Women and younger workers disproportionately affected
- During the lockdown and in the months after, 61% of working men remained employed and 7% lost employment and did not return to work. For women, only 19% remained employed and 47% suffered a permanent job loss during the lockdown, not returning to work even by the end of 2020.
- Younger workers were much more impacted, experiencing higher job losses, of a more permanent nature. 33% of workers in the 15-24 years age group failed to recover employment even by Dec 2020. This number was only 6% in the 25-44 years group.
Informal employment increased
- After the lockdown, workers came back into more precarious and informal forms of employment. Nearly half of formal salaried workers moved into informal work, either as self-employed (30%), casual wage (10%) or informal salaried (9%) workers, between late 2019 and late 2020.
Poorer households worst affected; poverty and inequality increased
- Though incomes fell across the board, the pandemic has taken a far heavier toll on poorer households. In April and May the poorest 20% of households lost their entire incomes. In contrast, the richer households suffered losses of less than a quarter of their pre-pandemic incomes. Over the entire eight month period (Mar to Oct), an average household in the bottom 10% lost ₹15,700, or just over two months’ income.
- The number of individuals who lie below the national minimum wage threshold (₹375 per day as recommended by the Anoop Satpathy committee) increased by 230 million during the pandemic. This amounts to an increase in the income poverty rate by 15 percentage points in rural and nearly 20 percentage points in urban areas.
Households coped by decreasing food intake and going into debt
- Households coped by cutting back on food intake, selling assets, and borrowing informally from friends, relatives, and money-lenders. An alarming 90% of respondents in the Azim Premji University Covid Livelihoods Phone Survey reported that households had suffered a reduction in food intake as a result of the lockdown. Even more worryingly, 20 per cent reported that food intake had not improved even six months after the lockdown.
Government relief measures helped, but exclusions were common
- PDS coverage far exceeds the coverage achieved by Jan Dhan so far. Across multiple surveys, around 90% of households had a ration card but the Jan Dhan coverage was much smaller, only around 50% of households had a woman-owned Jan Dhan account. However, the efficacy of PMGKY was similar for both types of relief measures.

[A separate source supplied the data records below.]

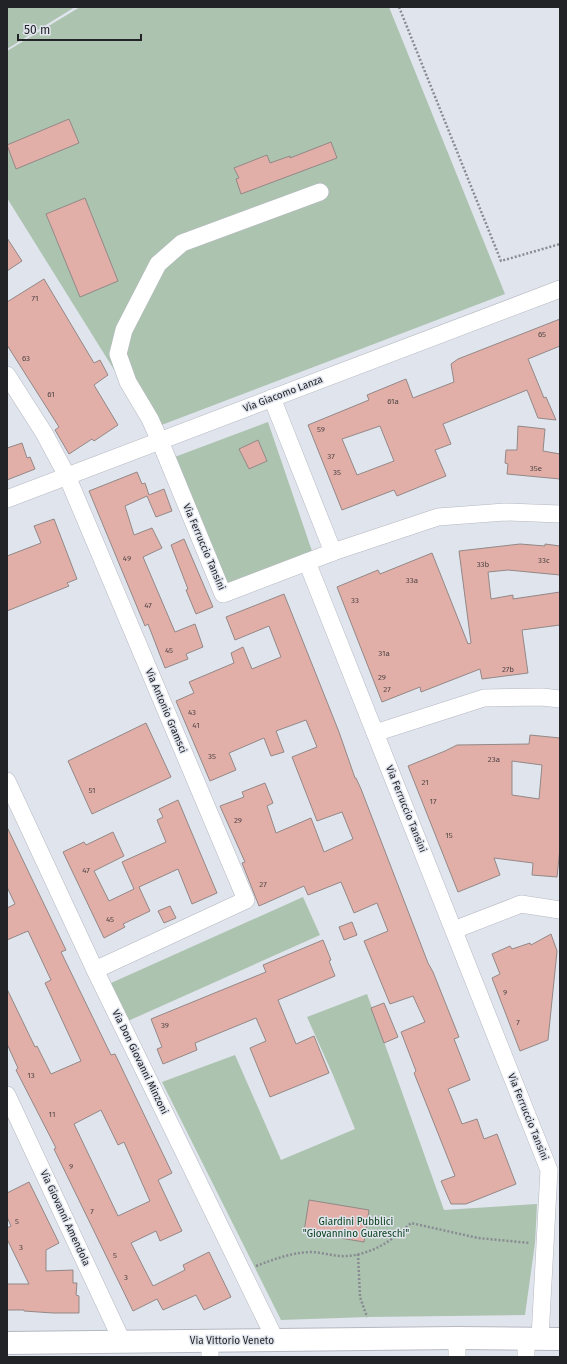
<svg xmlns="http://www.w3.org/2000/svg" width="567" height="1364" font-family="'Fira Sans',sans-serif">
	<rect width="100%" height="100%" fill="#e0e4ed"/>
	<g fill="#acc3af">
		<polygon points="7,7 75,7 7,49"/>
		<polygon points="80,7 389,7 505,294 151,429 7,198 7,51"/>
		<polygon points="268,422 313,554 226,588 172,458"/>
		<polygon points="303,897 320,935 128,1021 111,983"/>
		<polygon points="367,994 444,1210 537,1204 535,1243 525,1315 367,1317 281,1320 162,1082 235,1055 281,1160 355,1129 333,1075 307,1017"/>
	</g>
	<g fill="#e1afa8" stroke="#938887" fill-rule="evenodd">
		<polygon points="69,119 79,143 16,169 7,145"/>
		<polygon points="331,142 337,158 241,194 236,179 239,178 234,168 267,155 270,163 290,156 290,158"/>
		<polygon points="85,198 118,281 80,297 46,214"/>
		<polygon points="7,238 22,261 7,271"/>
		<polygon points="44,279 94,363 100,360 108,375 94,385 118,425 94,441 92,439 69,454 55,430 59,427 7,345 7,302"/>
		<path d="M 560,319 L 560,346 L 528,359 L 544,398 L 546,397 L 556,420 L 538,418 L 527,390 L 443,424 L 451,444 L 435,450 L 446,476 L 397,496 L 394,490 L 342,510 L 308,425 L 369,400 L 367,395 L 406,379 L 413,398 L 454,382 L 451,364 L 458,359 ZM 380,426 L 394,461 L 357,475 L 342,439 Z"/>
		<polygon points="518,426 545,429 543,451 560,454 560,479 507,474 508,464 505,463 506,450 517,450"/>
		<polygon points="258,440 267,461 249,469 239,449"/>
		<polygon points="22,443 27,458 30,457 35,469 7,480 7,448"/>
		<polygon points="137,472 142,484 145,483 149,495 164,489 172,511 156,517 147,496 125,506 134,535 152,528 162,548 143,557 175,632 195,624 203,647 186,654 188,659 165,668 148,624 145,626 89,491"/>
		<polygon points="54,519 77,579 67,583 69,586 7,611 7,556 41,543 34,526"/>
		<polygon points="184,539 213,607 196,614 186,590 188,589 171,545"/>
		<polygon points="520,544 545,546 545,544 560,546 560,575 508,570 488,572 491,599 513,595 513,599 560,592 560,625 522,630 528,673 482,679 480,669 421,692 420,687 382,702 337,587 378,570 380,574 432,553 468,644 471,643 459,551"/>
		<polygon points="284,594 339,732 355,778 356,778 361,789 428,963 433,972 459,1037 454,1039 470,1080 448,1089 453,1101 462,1124 477,1119 484,1139 497,1134 516,1184 466,1204 451,1204 441,1181 455,1176 414,1073 416,1071 401,1032 425,1022 413,996 390,1004 364,941 388,931 377,903 354,913 341,882 308,895 304,886 259,906 242,863 245,862 220,806 244,797 242,792 265,783 273,803 267,806 276,833 311,818 324,852 353,839 342,812 317,821 292,757 317,747 306,720 276,731 284,752 271,756 264,738 229,753 236,770 210,781 176,701 194,693 189,682 234,663 231,653 243,647 252,669 281,657 269,626 235,640 226,617"/>
		<polygon points="146,723 171,777 92,814 68,761"/>
		<path d="M 530,735 L 560,738 L 560,848 L 557,877 L 532,875 L 533,863 L 494,858 L 500,875 L 458,892 L 408,766 L 445,751 L 457,745 L 529,744 ZM 512,761 L 542,765 L 539,799 L 512,795 Z"/>
		<polygon points="178,800 217,893 192,904 178,869 139,887 150,911 123,924 125,927 104,938 63,852 84,842 86,845 113,832 124,856 94,871 109,901 134,889 122,862 166,842 157,820 163,817 159,809"/>
		<path d="M 7,827 L 66,950 L 61,952 L 111,1055 L 115,1054 L 172,1173 L 158,1180 L 182,1231 L 160,1241 L 156,1231 L 131,1243 L 153,1286 L 185,1270 L 183,1265 L 209,1252 L 231,1297 L 204,1310 L 196,1295 L 163,1310 L 157,1299 L 133,1311 L 54,1149 L 56,1148 L 16,1070 L 18,1068 L 7,1044 L 7,989 L 35,1047 L 37,1046 L 51,1074 L 81,1061 L 45,983 L 51,980 L 28,931 L 7,940 L 7,908 L 15,904 L 7,887 ZM 101,1110 L 118,1145 L 124,1142 L 150,1201 L 118,1216 L 74,1124 Z"/>
		<polygon points="170,906 176,918 164,923 158,911"/>
		<polygon points="352,922 357,935 344,940 339,927"/>
		<polygon points="551,934 557,951 548,1040 520,1051 492,978 500,974 492,954 510,946 512,949 530,943 531,945"/>
		<polygon points="323,940 331,960 329,961 335,976 278,1000 296,1044 314,1036 329,1073 270,1097 250,1048 266,1041 256,1018 195,1043 197,1050 163,1064 157,1049 162,1047 151,1019 266,972 263,965"/>
		<polygon points="384,1003 398,1037 384,1043 371,1008"/>
		<polygon points="29,1182 59,1243 46,1250 46,1271 73,1270 73,1283 77,1283 76,1295 79,1296 79,1313 53,1313 24,1311 24,1310 7,1310 7,1284 29,1284 7,1239 7,1228 11,1226 7,1217 7,1193"/>
		<polygon points="309,1200 369,1210 364,1242 304,1232"/>
	</g>
	<g fill="none" stroke-linecap="round" stroke-linejoin="round">
		<g stroke="#b5b8c1" stroke-width="18">
			<g id="minor">
				<polyline points="320,192 182,243 158,264 124,330 118,354 128,382 150,419 160,441 223,594 333,552 438,517 505,512 560,514"/>
				<polyline points="7,375 44,433 67,476 246,900 95,970"/>
				<polyline points="272,398 333,552"/>
				<polyline points="7,499 560,289"/>
				<polyline points="307,562 549,1170 540,1338"/>
				<polyline points="375,733 484,698 542,697 560,699"/>
				<polyline points="7,781 95,970 276,1341"/>
				<polyline points="454,930 521,904 560,910"/>
				<polyline points="7,1095 122,1341"/>
				<polyline points="210,1341 210,1357"/>
				<polyline points="457,1357 457,1338"/>
				<polyline points="526,1357 526,1338"/>
			</g>
		</g>
		<g stroke="#b5b8c1" stroke-width="24">
			<polyline id="major" points="7,1343 457,1338 560,1339"/>
		</g>
		<g stroke="#898b92" stroke-width="2.5" stroke-dasharray="2 2" stroke-linecap="butt">
			<polyline points="399,7 501,261 560,244"/>
			<polyline points="358,1254 360,1297 367,1317"/>
			<path d="M 256,1266 C 275,1259 290,1253 310,1252 C 322,1252 335,1257 347,1256 C 373,1254 393,1240 411,1223 L 478,1238 L 530,1243"/>
		</g>
		<use href="#minor" stroke="#fff" stroke-width="17"/>
		<use href="#major" stroke="#fff" stroke-width="22"/>
	</g>
	<g text-anchor="middle" dominant-baseline="central" stroke-width="3" stroke-linejoin="round" paint-order="stroke">
		<g font-size="8" fill="#524647">
			<text x="35" y="298">71</text>
			<text x="542" y="334">65</text>
			<text x="26" y="358">63</text>
			<text x="51" y="394">61</text>
			<text x="393" y="401">61a</text>
			<text x="321" y="429">59</text>
			<text x="331" y="456">37</text>
			<text x="536" y="468">35e</text>
			<text x="337" y="472">35</text>
			<text x="127" y="558">49</text>
			<text x="544" y="560">33c</text>
			<text x="483" y="564">33b</text>
			<text x="412" y="580">33a</text>
			<text x="355" y="600">33</text>
			<text x="148" y="605">47</text>
			<text x="169" y="650">45</text>
			<text x="384" y="653">31a</text>
			<text x="508" y="669">27b</text>
			<text x="382" y="677">29</text>
			<text x="387" y="689">27</text>
			<text x="192" y="712">43</text>
			<text x="196" y="725">41</text>
			<text x="212" y="756">35</text>
			<text x="494" y="759">23a</text>
			<text x="425" y="782">21</text>
			<text x="92" y="790">51</text>
			<text x="433" y="801">17</text>
			<text x="238" y="820">29</text>
			<text x="449" y="835">15</text>
			<text x="86" y="870">47</text>
			<text x="263" y="884">27</text>
			<text x="110" y="919">45</text>
			<text x="505" y="992">9</text>
			<text x="518" y="1022">7</text>
			<text x="165" y="1025">39</text>
			<text x="31" y="1075">13</text>
			<text x="52" y="1114">11</text>
			<text x="71" y="1166">9</text>
			<text x="92" y="1211">7</text>
			<text x="17" y="1221">5</text>
			<text x="21" y="1247">3</text>
			<text x="115" y="1255">5</text>
			<text x="126" y="1277">3</text>
		</g>
		<g font-size="10" fill="#222327" stroke="#e0e4ed">
			<text transform="translate(283 394) rotate(-21)">Via Giacomo Lanza</text>
			<text transform="translate(204 547) rotate(67)">Via Ferruccio Tansini</text>
			<text transform="translate(166 711) rotate(67)">Via Antonio Gramsci</text>
			<text transform="translate(406 809) rotate(68)">Via Ferruccio Tansini</text>
			<text transform="translate(140 1062) rotate(64)">Via Don Giovanni Minzoni</text>
			<text transform="translate(528 1117) rotate(68)">Via Ferruccio Tansini</text>
			<text transform="translate(65 1218) rotate(65)">Via Giovanni Amendola</text>
			<text x="232" y="1341">Via Vittorio Veneto</text>
		</g>
		<g font-size="10" fill="#003c14" stroke="#e0e4ed">
			<text x="356" y="1222">Giardini Pubblici<tspan x="356" dy="12">"Giovannino Guareschi"</tspan></text>
		</g>
	</g>
	<rect width="567" height="1364" fill="none" stroke="#222327" stroke-width="16"/>
	<path d="M18 34v6h123v-6" fill="none" stroke="#222327" stroke-width="2"/>
	<text x="24" y="34" font-size="12" fill="#222327" stroke="#e0e4ed" stroke-width="3" paint-order="stroke">50 m</text>
</svg>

- The India Working Survey (a largely rural random survey in Karnataka and Rajasthan conducted in August-September 2020) showed that, conditional on eligibility (those with priority ration cards or Jan Dhan accounts), 65% of card holders received some PMGKY allocation (i.e. grains in excess of the usual quota) while 35% only received their usual PDS quota (no extra grains).
Underscoring that the impacts of the second wave are still unfolding and may be larger than those reported for the first wave, the report suggested a series urgent policy measures:
- Extending free rations under the PDS beyond June, at least till the end of 2021.
- Cash transfer of ₹5,000 for three months to as many vulnerable households as can be reached with the existing digital infrastructure, including but not limited to Jan Dhan accounts.
- Expansion of MGNREGA entitlement to 150 days and revising programme wages upwards to state minimum wages. Expanding the programme budget to at least ₹1.75 lakh crores.
- Launching a pilot urban employment programme in the worst hit districts, possibly focused on women workers.
- Increasing the central contribution in old-age pensions to at least ₹500.
- Automatically enrolling all MGNREGA workers who do construction work as registered workers under the Building and Other Construction Workers (BoCW) Act so that they can access social security benefits.
- A Covid hardship allowance to 2.5 million Anganwadi and ASHA workers of ₹30,000 (5,000 per month for six months).